Final answer:
The values of Alpha Corporation and Beta Corporation are both $450,000. The value of Beta's equity is $385,000. Owning 20% of Alpha would cost $90,000 and return $15,000 after one year, while owning 20% of Beta would cost $77,000 and return $13,830.
Step-by-step explanation:
The value of Alpha Corporation with an all-equity structure and 15,000 shares at $30 each is $450,000 (15,000 shares * $30 per share). The value of Beta Corporation, which includes both equity and debt, can be determined using the Modigliani-Miller Proposition I without taxes, which states that leveraged and unleveraged firms should have the same value if there are no taxes.
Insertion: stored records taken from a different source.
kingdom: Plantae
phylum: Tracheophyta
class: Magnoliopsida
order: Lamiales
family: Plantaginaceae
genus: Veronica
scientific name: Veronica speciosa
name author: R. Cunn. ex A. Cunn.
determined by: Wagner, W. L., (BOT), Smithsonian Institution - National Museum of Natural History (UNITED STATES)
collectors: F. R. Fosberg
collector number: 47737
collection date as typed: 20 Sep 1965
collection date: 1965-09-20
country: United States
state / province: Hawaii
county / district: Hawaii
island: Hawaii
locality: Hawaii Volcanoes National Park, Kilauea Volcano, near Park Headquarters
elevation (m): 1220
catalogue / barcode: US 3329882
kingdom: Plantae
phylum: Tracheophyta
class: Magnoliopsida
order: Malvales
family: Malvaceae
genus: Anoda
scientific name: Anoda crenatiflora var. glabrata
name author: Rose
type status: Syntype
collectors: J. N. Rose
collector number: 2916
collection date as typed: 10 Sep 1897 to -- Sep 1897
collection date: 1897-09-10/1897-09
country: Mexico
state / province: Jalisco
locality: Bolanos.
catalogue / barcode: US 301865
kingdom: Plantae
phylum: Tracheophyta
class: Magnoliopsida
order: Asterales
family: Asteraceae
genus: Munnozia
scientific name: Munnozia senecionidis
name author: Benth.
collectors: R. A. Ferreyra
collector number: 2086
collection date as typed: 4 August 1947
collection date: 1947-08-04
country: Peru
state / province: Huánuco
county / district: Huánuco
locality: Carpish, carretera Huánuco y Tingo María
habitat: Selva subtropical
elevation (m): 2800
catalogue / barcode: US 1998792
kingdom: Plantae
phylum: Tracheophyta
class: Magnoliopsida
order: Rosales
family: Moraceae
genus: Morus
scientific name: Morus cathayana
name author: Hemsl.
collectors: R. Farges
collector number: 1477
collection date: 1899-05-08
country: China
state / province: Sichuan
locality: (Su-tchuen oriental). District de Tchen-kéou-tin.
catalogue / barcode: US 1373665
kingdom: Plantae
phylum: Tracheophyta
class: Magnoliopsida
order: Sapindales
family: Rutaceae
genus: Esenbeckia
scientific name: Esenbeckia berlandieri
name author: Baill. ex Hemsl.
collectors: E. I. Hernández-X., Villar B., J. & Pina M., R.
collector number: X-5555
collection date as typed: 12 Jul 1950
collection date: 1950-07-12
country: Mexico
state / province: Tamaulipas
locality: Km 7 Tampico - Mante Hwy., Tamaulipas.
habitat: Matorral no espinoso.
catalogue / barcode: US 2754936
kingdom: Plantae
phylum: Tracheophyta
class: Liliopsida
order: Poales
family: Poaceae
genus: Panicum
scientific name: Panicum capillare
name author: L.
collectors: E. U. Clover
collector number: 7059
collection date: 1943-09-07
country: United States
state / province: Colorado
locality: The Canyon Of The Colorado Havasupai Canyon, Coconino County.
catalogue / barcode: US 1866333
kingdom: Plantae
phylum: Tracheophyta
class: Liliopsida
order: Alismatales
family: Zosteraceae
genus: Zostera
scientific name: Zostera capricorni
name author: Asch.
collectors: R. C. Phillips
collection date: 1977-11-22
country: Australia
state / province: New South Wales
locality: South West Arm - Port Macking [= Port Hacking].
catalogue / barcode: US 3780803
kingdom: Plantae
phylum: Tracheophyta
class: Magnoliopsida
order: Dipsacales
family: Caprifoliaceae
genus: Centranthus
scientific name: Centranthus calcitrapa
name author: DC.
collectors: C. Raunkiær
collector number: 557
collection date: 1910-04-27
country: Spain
Since the firms are identical except for the capital structure, the value of Beta Corporation is also $450,000.
To find the value of Beta's equity, we subtract the value of Beta's debt ($65,000) from Beta's total firm value ($450,000), obtaining an equity value of $385,000. If we want to purchase 20% of each company's equity, it would cost 20% of $450,000 for Alpha, which is $90,000, and 20% of $385,000 for Beta, which equals $77,000. Assuming each firm meets its earnings before interest of $75,000, the dollar return with 20% equity ownership over the next year for Alpha would be 20% of $75,000, a total of $15,000. For Beta, the earnings after interest payments (9% of $65,000 debt) would be $75,000 - $5,850 (interest), or $69,150. Therefore, 20% of Beta's after-interest earnings would be $13,830.